Saved entries

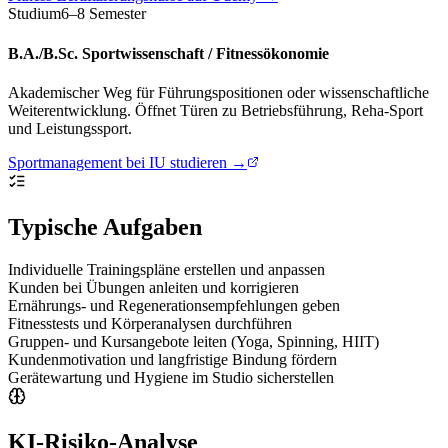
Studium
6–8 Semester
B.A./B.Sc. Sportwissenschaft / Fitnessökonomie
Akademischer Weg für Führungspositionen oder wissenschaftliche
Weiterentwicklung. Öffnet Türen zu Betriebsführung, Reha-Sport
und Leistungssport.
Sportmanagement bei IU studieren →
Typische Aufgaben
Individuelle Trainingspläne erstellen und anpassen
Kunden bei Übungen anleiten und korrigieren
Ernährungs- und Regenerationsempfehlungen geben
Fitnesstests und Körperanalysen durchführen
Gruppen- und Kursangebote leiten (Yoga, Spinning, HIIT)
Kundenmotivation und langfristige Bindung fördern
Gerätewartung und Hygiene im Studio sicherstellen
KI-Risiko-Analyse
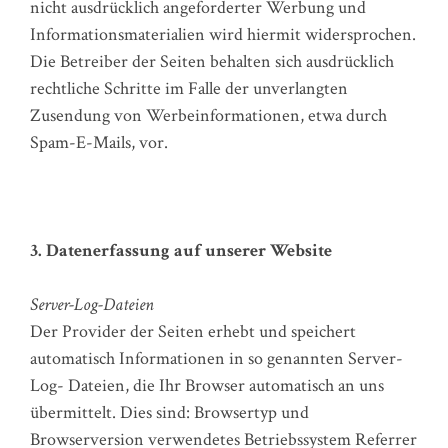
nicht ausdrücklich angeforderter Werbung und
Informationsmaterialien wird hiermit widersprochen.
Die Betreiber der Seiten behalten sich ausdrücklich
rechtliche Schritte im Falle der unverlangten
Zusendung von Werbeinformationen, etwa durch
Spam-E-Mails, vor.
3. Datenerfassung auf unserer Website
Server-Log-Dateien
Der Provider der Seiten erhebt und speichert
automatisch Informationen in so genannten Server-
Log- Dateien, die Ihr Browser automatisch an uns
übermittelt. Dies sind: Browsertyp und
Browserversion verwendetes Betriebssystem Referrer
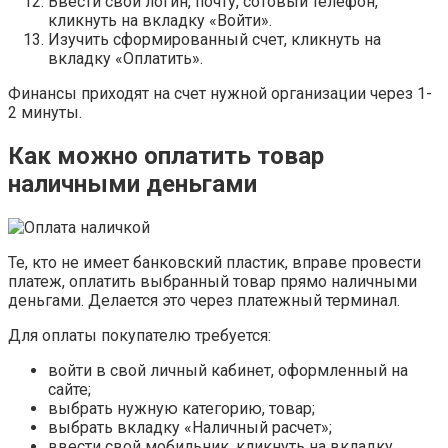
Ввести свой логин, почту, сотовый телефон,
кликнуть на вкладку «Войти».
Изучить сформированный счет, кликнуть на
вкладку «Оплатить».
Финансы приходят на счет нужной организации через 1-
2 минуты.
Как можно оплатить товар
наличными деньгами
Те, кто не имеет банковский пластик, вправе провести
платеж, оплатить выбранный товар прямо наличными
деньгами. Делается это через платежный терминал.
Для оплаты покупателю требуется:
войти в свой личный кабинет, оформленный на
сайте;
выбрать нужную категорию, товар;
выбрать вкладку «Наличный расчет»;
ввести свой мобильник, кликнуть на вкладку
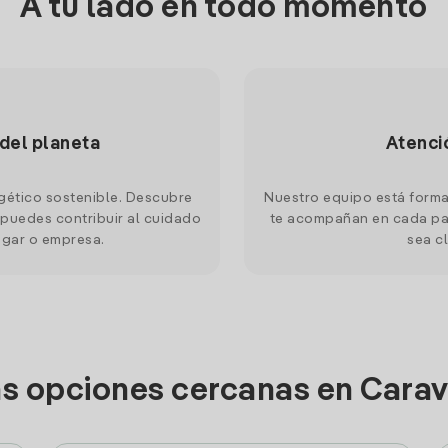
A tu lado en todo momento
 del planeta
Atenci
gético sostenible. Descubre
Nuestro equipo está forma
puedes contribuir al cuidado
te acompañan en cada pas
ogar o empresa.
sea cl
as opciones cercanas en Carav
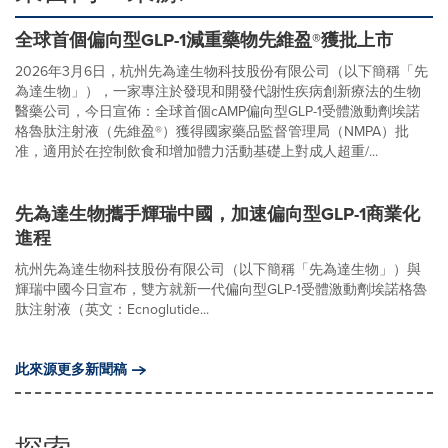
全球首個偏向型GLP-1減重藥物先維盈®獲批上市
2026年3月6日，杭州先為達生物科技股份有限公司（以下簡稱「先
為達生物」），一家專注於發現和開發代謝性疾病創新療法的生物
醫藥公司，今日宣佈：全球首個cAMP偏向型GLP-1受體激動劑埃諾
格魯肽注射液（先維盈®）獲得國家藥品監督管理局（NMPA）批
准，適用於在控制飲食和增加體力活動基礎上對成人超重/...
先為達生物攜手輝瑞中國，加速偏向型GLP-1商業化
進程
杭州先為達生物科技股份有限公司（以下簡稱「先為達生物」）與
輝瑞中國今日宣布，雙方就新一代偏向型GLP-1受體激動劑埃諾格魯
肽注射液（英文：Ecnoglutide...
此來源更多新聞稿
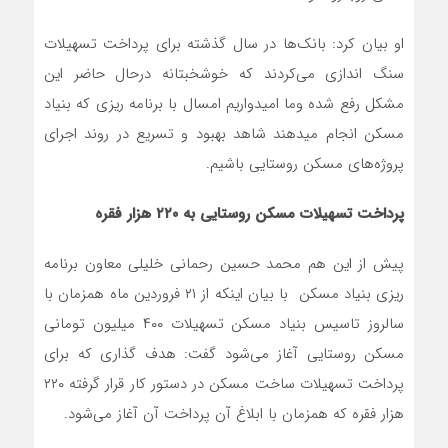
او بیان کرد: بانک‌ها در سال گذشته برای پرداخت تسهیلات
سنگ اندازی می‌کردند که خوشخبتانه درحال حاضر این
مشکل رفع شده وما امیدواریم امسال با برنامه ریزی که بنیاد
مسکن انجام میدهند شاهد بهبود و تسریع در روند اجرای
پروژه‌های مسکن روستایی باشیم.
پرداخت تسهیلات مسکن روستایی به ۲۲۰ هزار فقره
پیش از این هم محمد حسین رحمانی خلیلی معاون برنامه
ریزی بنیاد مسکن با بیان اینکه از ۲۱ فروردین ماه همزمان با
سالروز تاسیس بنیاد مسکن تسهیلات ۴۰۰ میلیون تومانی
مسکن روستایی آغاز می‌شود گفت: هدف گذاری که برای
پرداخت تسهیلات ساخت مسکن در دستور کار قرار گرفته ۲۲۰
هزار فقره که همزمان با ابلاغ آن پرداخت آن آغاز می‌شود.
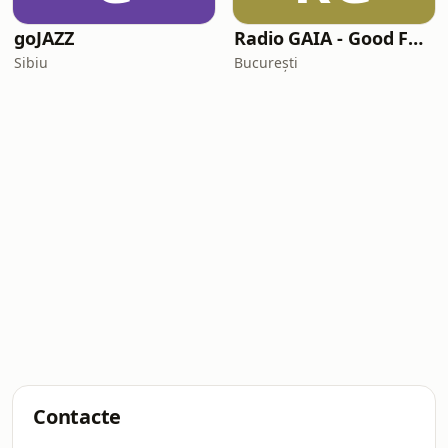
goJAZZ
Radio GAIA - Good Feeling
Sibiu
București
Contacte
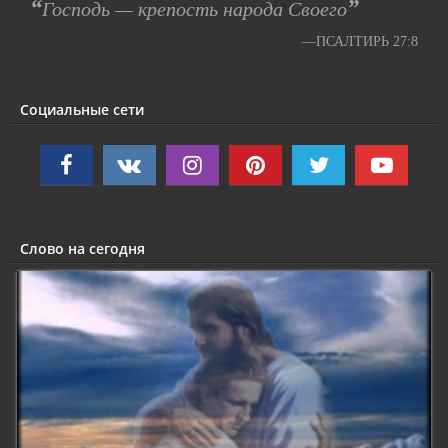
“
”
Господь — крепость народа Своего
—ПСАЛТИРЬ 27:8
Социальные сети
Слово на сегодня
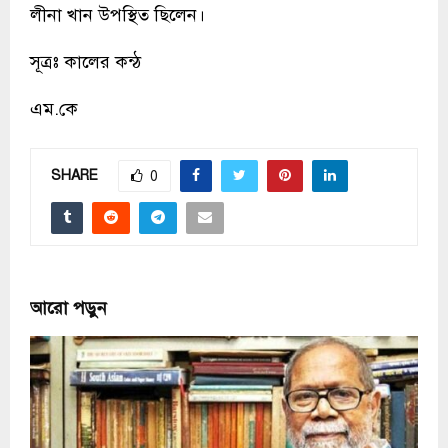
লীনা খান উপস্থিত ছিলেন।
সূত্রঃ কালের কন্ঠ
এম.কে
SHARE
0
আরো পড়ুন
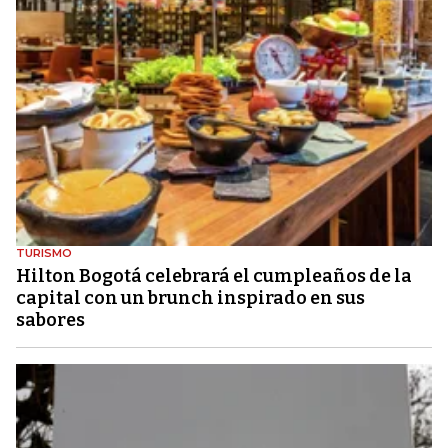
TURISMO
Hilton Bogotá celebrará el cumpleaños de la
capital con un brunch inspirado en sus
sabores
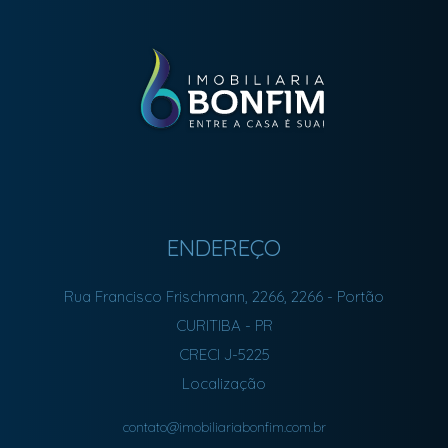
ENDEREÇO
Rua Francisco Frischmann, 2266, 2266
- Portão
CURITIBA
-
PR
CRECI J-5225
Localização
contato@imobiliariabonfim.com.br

== TASK DIRECTIONS ==
Using the data above, count the lines where "ریزی" appears. Reply with the number only.

== SOLUTION FOR THIS PROBLEM ==
2